(Records from a dataset)
Content starts
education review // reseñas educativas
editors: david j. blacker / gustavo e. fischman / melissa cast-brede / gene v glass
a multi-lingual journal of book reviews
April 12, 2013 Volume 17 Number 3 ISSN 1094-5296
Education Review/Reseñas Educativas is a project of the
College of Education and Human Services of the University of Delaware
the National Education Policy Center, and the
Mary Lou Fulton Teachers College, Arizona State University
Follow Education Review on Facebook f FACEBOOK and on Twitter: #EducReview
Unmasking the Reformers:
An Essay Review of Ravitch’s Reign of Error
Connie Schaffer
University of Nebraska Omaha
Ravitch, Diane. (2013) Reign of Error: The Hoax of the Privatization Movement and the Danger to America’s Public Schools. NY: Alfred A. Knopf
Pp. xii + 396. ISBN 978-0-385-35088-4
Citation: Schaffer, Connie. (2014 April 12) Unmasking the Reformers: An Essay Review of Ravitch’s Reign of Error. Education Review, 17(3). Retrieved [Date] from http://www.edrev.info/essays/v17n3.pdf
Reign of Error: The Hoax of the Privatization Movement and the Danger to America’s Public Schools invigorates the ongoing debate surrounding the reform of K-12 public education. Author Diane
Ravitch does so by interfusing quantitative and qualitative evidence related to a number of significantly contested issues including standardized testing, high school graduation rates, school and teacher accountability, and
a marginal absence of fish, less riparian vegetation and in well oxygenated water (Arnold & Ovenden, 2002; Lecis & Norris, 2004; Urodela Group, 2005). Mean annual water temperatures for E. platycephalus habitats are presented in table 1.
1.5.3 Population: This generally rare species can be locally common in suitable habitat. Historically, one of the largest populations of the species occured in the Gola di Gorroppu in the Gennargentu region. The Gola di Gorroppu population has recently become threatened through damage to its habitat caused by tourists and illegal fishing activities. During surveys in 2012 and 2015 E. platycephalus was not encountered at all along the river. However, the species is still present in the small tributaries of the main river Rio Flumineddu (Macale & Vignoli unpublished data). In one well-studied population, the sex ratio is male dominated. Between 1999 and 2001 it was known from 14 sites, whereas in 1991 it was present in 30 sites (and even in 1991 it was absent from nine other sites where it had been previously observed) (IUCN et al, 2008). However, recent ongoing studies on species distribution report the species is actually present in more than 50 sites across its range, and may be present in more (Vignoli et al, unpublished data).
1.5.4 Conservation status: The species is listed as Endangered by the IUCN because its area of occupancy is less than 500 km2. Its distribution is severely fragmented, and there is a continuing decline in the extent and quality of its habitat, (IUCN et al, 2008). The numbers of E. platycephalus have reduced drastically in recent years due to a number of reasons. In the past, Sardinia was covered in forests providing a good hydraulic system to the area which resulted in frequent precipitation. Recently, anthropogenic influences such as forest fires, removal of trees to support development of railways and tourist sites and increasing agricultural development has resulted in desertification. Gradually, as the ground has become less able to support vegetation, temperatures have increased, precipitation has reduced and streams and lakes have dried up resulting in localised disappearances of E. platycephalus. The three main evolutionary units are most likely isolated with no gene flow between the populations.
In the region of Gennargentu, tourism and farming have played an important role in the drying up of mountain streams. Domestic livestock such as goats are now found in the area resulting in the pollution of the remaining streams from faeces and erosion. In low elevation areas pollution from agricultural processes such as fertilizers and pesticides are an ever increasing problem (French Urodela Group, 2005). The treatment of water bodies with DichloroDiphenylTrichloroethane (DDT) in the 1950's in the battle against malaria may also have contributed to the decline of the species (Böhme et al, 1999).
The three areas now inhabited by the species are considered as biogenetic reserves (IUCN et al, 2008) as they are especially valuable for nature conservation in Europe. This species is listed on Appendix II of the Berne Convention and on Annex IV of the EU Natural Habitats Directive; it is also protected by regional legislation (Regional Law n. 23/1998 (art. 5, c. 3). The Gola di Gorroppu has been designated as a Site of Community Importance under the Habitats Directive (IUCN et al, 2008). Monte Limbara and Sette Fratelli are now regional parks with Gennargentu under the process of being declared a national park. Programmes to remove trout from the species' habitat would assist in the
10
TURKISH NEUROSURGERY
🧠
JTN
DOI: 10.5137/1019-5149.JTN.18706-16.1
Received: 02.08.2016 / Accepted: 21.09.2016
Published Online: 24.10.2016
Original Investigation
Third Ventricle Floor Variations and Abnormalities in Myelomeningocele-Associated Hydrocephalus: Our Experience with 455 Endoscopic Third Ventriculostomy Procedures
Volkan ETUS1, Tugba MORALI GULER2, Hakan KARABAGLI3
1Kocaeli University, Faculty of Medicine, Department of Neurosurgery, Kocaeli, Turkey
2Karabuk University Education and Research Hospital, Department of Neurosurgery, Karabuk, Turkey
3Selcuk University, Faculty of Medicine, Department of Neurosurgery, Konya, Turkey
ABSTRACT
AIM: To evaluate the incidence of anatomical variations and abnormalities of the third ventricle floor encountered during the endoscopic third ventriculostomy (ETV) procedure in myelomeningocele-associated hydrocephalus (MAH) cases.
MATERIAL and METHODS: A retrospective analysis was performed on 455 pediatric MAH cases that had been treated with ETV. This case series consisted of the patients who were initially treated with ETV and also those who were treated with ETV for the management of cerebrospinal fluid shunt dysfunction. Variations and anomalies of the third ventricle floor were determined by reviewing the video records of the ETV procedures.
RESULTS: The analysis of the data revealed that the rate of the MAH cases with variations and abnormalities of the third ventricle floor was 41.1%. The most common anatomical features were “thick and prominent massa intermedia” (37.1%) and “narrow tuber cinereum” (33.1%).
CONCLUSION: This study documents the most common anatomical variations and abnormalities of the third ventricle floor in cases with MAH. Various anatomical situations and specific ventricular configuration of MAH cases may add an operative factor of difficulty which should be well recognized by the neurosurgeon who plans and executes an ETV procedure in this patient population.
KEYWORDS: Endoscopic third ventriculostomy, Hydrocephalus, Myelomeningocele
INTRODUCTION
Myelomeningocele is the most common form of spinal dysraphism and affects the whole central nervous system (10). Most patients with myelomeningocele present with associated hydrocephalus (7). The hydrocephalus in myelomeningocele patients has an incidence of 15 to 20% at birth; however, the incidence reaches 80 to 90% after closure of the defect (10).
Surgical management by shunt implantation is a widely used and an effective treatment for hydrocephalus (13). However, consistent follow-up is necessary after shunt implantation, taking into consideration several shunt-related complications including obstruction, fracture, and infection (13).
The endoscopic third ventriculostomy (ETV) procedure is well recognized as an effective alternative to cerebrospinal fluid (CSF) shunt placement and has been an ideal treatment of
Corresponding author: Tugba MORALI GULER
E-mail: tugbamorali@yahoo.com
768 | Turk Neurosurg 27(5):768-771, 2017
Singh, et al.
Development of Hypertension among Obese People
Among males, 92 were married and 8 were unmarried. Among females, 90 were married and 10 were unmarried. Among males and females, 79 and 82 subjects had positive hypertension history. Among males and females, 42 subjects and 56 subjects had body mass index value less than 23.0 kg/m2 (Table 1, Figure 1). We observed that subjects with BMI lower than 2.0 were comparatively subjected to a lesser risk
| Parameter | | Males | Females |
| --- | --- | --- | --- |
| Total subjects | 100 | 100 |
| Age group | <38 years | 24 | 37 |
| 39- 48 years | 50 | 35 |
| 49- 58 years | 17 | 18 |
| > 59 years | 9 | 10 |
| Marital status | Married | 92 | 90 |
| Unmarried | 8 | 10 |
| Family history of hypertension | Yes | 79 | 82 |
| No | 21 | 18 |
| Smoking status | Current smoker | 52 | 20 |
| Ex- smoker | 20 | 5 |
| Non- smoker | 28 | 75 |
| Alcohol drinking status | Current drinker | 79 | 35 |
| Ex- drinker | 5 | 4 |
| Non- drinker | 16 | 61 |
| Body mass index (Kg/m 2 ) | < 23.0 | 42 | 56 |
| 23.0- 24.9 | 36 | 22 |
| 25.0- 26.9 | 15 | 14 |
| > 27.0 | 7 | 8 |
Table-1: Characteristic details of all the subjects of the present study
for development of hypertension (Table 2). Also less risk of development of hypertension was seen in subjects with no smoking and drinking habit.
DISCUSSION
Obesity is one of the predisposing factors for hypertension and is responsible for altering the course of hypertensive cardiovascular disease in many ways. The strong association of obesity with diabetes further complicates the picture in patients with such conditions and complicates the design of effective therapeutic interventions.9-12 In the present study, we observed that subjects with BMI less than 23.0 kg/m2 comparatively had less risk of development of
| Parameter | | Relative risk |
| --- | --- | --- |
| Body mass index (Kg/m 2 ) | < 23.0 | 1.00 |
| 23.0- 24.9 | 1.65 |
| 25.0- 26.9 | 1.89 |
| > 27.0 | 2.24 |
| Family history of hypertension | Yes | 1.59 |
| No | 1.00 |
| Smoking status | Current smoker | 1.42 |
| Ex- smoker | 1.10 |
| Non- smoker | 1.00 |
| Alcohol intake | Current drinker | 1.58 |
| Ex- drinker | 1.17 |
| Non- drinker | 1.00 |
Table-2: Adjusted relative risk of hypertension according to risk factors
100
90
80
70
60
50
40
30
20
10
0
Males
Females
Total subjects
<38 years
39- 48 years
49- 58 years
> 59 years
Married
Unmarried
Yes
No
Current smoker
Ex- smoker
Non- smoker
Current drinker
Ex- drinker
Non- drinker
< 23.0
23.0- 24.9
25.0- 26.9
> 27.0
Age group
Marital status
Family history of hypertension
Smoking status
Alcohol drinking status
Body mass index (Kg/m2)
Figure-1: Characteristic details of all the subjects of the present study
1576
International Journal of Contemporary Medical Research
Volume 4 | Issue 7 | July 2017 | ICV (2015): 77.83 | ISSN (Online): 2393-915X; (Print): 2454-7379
Content ends
**Work order**
There is a line with "University of Nebraska Omaha" and a line with "education. Author Diane" above. Copy exactly those two lines and all lines between them, with nothing else.

**Result**
University of Nebraska Omaha
Ravitch, Diane. (2013) Reign of Error: The Hoax of the Privatization Movement and the Danger to America’s Public Schools. NY: Alfred A. Knopf
Pp. xii + 396. ISBN 978-0-385-35088-4
Citation: Schaffer, Connie. (2014 April 12) Unmasking the Reformers: An Essay Review of Ravitch’s Reign of Error. Education Review, 17(3). Retrieved [Date] from http://www.edrev.info/essays/v17n3.pdf
Reign of Error: The Hoax of the Privatization Movement and the Danger to America’s Public Schools invigorates the ongoing debate surrounding the reform of K-12 public education. Author Diane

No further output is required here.